*Texto:*
= = = = = = =
No âmbito do cinema interativo, procuramos encontrar caminhos viáveis e experiências narrativas que possam ser apresentadas enquanto mais-valias na evolução da linguagem audiovisual. Neste primeiro filme, “Neblina”, pretende-se, através da repetição exaustiva de planos ao longo da narrativa, alcançar diferentes patamares de interpretação fílmica, onde a identificação do espetador com a personagem principal se ambiciona completa, ao ponto de se poderem tornar a mesma entidade.
Através da imersão na narrativa interativa, espera-se um efeito de espelho onde o espetador projeta a sua própria identidade no protagonista da ação, tornando-se um espetador-protagonista. Apesar de a narrativa ser pré-definida (porquanto a sua estrutura não pode ser alterada), a forma como é vivenciada depende diretamente das escolhas do espetador-protagonista. Por sua vez, a repetição de planos procura interferir com a percepção temporal do espetador-protagonista. A repetição de planos poderá, à partida, provocar três tipos de leitura ou reação:
- o esvaziamento do sentido da imagem, pela perda da sedução suscitada pelo primeiro olhar;
- a valorização da imagem, pela descoberta de pormenores que, embora possam não ter sido percebidos nos primeiros visionamentos, poderão ser valorizados pelo desenrolar da narrativa;
- por último, poderá acrescentar pormenores que não existiriam nos primeiros visionamentos, através da manipulação de imagem.
= = = = = = =
*Dados:*
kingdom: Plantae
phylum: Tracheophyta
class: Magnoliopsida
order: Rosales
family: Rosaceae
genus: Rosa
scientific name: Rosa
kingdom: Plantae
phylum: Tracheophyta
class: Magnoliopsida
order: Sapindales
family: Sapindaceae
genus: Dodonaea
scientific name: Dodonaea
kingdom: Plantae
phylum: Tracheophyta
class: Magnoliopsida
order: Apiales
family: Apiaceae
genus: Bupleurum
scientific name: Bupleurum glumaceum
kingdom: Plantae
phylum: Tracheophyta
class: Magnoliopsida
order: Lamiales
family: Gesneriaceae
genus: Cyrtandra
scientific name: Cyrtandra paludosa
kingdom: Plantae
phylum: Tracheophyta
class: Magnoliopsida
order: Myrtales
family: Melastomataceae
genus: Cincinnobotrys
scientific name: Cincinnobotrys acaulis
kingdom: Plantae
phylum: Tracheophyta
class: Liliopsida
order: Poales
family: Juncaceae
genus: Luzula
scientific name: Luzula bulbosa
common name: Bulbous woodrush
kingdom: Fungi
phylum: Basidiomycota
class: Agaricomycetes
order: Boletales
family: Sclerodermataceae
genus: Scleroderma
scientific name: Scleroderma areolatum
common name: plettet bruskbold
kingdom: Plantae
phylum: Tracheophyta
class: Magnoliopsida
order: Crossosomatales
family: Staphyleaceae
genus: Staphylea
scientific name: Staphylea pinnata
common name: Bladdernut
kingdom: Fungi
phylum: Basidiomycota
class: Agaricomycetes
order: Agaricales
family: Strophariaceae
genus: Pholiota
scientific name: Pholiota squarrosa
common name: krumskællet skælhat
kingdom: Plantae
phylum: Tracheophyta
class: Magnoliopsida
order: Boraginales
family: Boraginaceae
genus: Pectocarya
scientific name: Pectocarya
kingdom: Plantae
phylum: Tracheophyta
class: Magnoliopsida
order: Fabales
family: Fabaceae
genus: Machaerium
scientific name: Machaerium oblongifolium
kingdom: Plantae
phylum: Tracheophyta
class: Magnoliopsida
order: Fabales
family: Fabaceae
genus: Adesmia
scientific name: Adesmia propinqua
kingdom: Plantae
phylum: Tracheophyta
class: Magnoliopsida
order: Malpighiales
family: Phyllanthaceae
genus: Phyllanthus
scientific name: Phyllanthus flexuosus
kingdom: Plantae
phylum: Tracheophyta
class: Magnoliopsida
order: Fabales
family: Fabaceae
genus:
= = = = = = =
Prolongue o texto sobre o cinema interativo e o filme «Neblina», escrevendo a continuação a partir da sua última frase.

*Resposta ao exercício:*
Esta última hipótese joga com a memória do espetador que será posta à prova pela impossibilidade de confirmação da existência anterior de pormenores acrescentados nas repetições das imagens. A repetição de planos funcionará até à terceira geração, ou seja, somente os últimos três planos serão sujeitos a repetição. Neste sentido, à medida que surgem novos planos, aqueles que já foram repetidos três vezes deixarão de ser exibidos, conforme demonstraremos mais à frente. Tendo em conta a necessidade de um elevado grau de imersão na narrativa, é utilizada a voz off enquanto recurso morfológico. Esta, além de entrar em discurso direto com o espetador-protagonista, dando-lhe conselhos, dicas e opiniões, funciona também como “narrador polaco” ao dobrar as deixas de todas as personagens. A expressão “narrador-polaco” é oriunda do tradicional método de tradução de filmes estrageiros na Polónia (e noutros países do Leste Europeu como a Rússia), onde a figura de um narrador dobra tanto a voz off, como os diálogos de todas as personagens da narrativa.